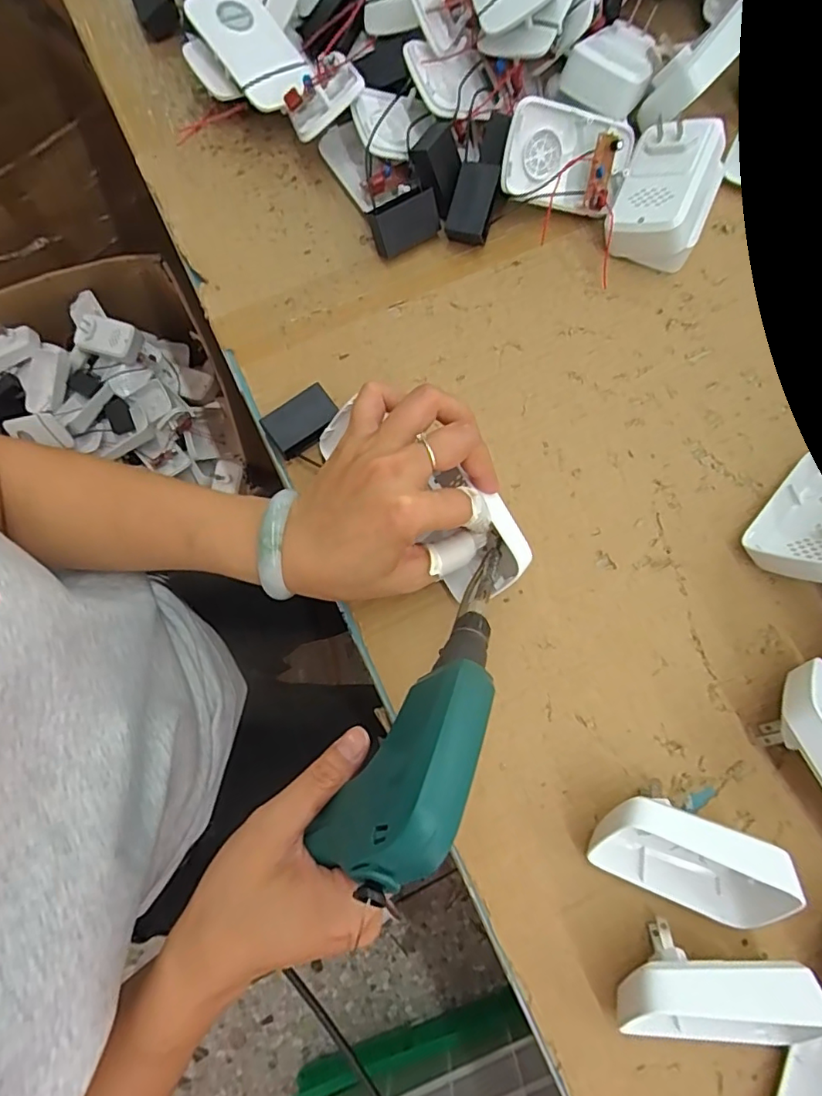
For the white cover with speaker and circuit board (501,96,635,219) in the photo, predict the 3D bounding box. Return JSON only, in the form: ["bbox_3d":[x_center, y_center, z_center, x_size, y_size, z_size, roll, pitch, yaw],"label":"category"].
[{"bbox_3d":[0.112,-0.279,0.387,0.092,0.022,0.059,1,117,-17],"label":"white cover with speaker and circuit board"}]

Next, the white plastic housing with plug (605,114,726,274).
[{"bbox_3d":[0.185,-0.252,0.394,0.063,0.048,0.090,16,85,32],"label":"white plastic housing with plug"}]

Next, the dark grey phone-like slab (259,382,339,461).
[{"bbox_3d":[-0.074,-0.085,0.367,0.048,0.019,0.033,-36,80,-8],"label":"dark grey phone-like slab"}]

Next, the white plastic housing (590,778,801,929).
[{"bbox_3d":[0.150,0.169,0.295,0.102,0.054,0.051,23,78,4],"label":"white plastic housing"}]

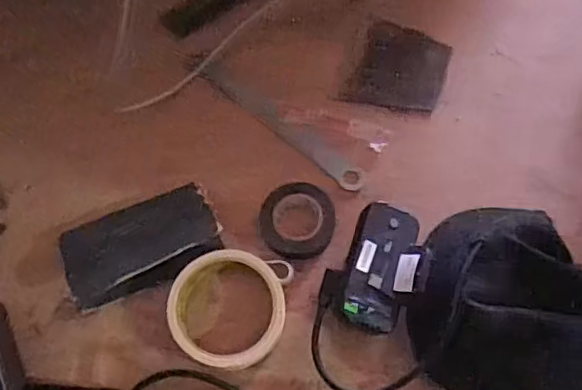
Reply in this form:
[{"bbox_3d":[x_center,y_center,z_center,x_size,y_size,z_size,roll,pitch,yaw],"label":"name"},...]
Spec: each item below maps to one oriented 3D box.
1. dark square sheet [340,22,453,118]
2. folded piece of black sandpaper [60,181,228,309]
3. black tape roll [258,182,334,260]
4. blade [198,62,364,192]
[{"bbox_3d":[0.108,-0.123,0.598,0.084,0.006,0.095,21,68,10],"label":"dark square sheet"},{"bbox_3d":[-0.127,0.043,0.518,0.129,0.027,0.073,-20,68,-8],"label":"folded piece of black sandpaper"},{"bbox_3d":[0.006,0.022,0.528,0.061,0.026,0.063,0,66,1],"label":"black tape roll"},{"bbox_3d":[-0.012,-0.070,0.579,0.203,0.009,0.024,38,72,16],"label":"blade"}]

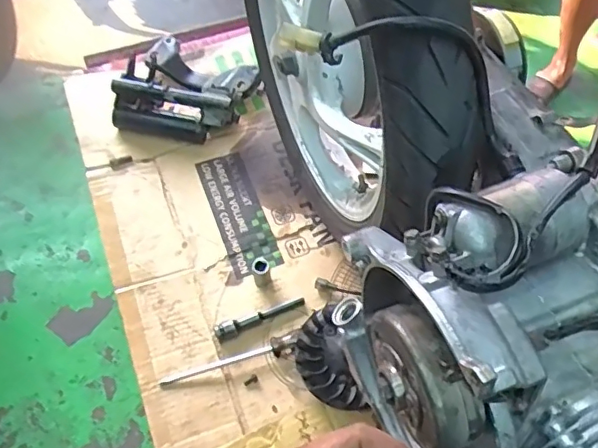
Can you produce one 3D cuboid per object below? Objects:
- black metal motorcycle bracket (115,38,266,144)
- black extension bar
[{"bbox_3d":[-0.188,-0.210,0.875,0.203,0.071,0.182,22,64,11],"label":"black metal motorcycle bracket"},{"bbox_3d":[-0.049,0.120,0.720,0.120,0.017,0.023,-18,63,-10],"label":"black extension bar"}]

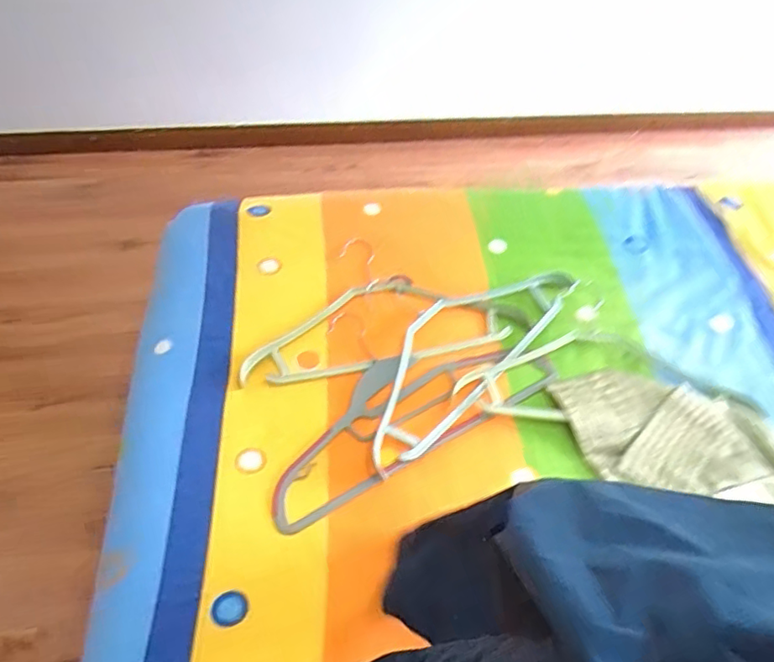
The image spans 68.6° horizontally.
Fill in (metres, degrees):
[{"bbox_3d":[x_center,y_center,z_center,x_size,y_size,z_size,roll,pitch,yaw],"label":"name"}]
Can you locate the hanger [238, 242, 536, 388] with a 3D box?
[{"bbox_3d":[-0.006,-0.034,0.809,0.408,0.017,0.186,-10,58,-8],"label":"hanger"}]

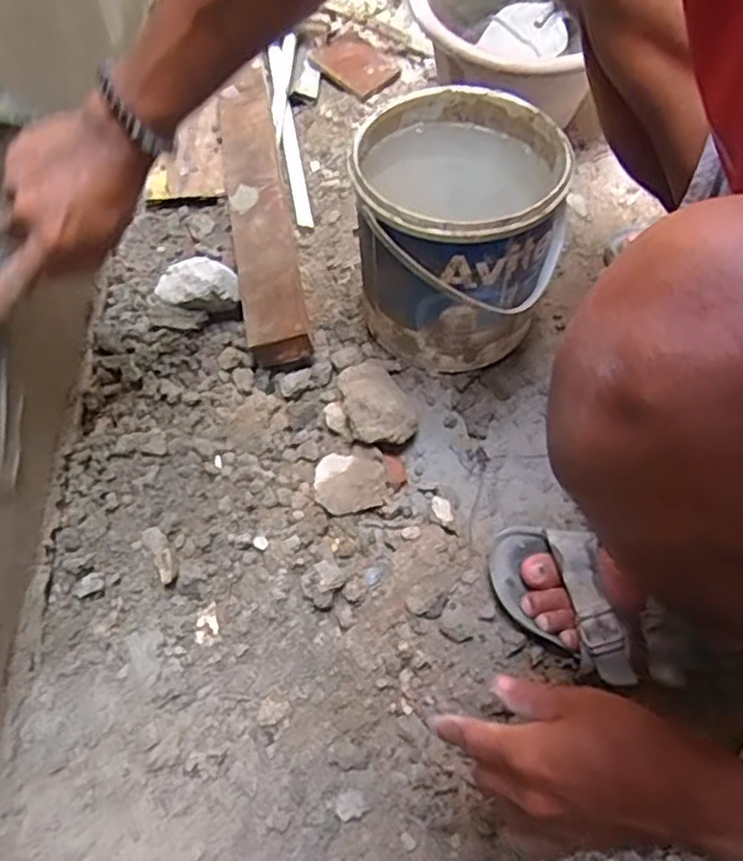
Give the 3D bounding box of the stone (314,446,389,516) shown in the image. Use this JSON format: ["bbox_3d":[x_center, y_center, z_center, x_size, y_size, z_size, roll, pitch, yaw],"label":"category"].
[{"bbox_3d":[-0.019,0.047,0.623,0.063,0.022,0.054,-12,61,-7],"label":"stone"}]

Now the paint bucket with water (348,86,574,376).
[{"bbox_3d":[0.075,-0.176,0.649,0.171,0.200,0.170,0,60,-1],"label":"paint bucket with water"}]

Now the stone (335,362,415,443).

- EXERCISE INSTRUCTIONS
Beginning with the line that holds "Spec: each item", output each line to the end of the material above, exactly, omitting the pictures.

- FINISHED EXERCISE
Spec: each item below maps to one oriented 3D box.
1. dark square sheet [340,22,453,118]
2. folded piece of black sandpaper [60,181,228,309]
3. black tape roll [258,182,334,260]
4. blade [198,62,364,192]
[{"bbox_3d":[0.108,-0.123,0.598,0.084,0.006,0.095,21,68,10],"label":"dark square sheet"},{"bbox_3d":[-0.127,0.043,0.518,0.129,0.027,0.073,-20,68,-8],"label":"folded piece of black sandpaper"},{"bbox_3d":[0.006,0.022,0.528,0.061,0.026,0.063,0,66,1],"label":"black tape roll"},{"bbox_3d":[-0.012,-0.070,0.579,0.203,0.009,0.024,38,72,16],"label":"blade"}]

Can you produce one 3D cuboid per object below? Objects:
- black metal motorcycle bracket (115,38,266,144)
- black extension bar
[{"bbox_3d":[-0.188,-0.210,0.875,0.203,0.071,0.182,22,64,11],"label":"black metal motorcycle bracket"},{"bbox_3d":[-0.049,0.120,0.720,0.120,0.017,0.023,-18,63,-10],"label":"black extension bar"}]

The image spans 68.6° horizontally.
Fill in (metres, degrees):
[{"bbox_3d":[x_center,y_center,z_center,x_size,y_size,z_size,roll,pitch,yaw],"label":"name"}]
Can you locate the hanger [238, 242, 536, 388] with a 3D box?
[{"bbox_3d":[-0.006,-0.034,0.809,0.408,0.017,0.186,-10,58,-8],"label":"hanger"}]

Give the 3D bounding box of the stone (314,446,389,516) shown in the image. Use this JSON format: ["bbox_3d":[x_center, y_center, z_center, x_size, y_size, z_size, roll, pitch, yaw],"label":"category"].
[{"bbox_3d":[-0.019,0.047,0.623,0.063,0.022,0.054,-12,61,-7],"label":"stone"}]

Now the paint bucket with water (348,86,574,376).
[{"bbox_3d":[0.075,-0.176,0.649,0.171,0.200,0.170,0,60,-1],"label":"paint bucket with water"}]

Now the stone (335,362,415,443).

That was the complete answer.